Australian investment grade bonds are debt securities rated BBB or higher, issued primarily by major banks, large corporates, and infrastructure entities. The Australian investment grade market has grown three to four times in size since 2021 and now ranks alongside the Canadian dollar and sterling markets globally.
Why are Australian investment grade bond yields so high right now?
Yields of 6-7% are being driven primarily by a structural reset in the risk-free rate, with Australian 10-year government bond yields sitting at approximately 4.7-5.0% as of late June 2026. Credit spreads add a further 1.0-1.5%, meaning around 80% of the total yield comes from government rate exposure rather than credit risk.
What is the default risk for BBB-rated Australian bonds?

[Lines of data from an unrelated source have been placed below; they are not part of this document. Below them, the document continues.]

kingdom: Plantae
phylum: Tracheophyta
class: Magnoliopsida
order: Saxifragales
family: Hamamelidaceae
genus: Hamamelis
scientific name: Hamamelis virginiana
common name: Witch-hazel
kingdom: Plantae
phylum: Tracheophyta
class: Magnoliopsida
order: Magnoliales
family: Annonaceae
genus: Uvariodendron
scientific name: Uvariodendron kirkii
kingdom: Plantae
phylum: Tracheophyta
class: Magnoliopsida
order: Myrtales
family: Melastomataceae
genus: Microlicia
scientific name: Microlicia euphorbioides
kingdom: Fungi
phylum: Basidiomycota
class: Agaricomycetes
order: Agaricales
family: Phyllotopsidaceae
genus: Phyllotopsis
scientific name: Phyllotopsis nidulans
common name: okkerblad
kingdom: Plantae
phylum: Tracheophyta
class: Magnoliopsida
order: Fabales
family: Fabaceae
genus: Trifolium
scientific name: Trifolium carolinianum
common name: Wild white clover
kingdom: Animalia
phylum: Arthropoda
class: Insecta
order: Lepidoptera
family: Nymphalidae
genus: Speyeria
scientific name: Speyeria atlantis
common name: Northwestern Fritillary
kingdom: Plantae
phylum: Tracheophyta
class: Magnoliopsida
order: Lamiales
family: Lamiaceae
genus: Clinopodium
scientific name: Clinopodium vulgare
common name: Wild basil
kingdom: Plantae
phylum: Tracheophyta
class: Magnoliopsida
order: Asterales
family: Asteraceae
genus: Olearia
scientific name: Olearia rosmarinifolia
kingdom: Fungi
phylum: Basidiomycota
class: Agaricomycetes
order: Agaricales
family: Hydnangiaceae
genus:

S&P default studies covering 1981-2022 place the BBB-rated five-year cumulative default probability at approximately 1.4-1.5% globally, and the Australian experience is likely lower given the heavy concentration in major banks and large infrastructure entities with structural earnings stability.
What are the main risks of investing in Australian investment grade credit right now?
The key risks are spread widening if growth slows or the AI capital expenditure cycle fades, duration risk from rate volatility given higher base rates, and broader macro shocks from geopolitical disruption or fiscal deterioration. Credit spreads are at their tightest level relative to total yield since 2007, leaving limited cushion for capital gain from further spread compression.
How should SMSF trustees approach Australian investment grade bond exposure?
The article recommends prioritising quality issuers such as major Australian bank Tier 2 instruments and solid BBB-rated corporates, using diversified fund structures rather than concentrated single-name exposure, and aligning duration to your spending horizon and liquidity needs. This allocation suits investors with a medium-term horizon of at least two to three years who prioritise income and capital preservation over total-return growth.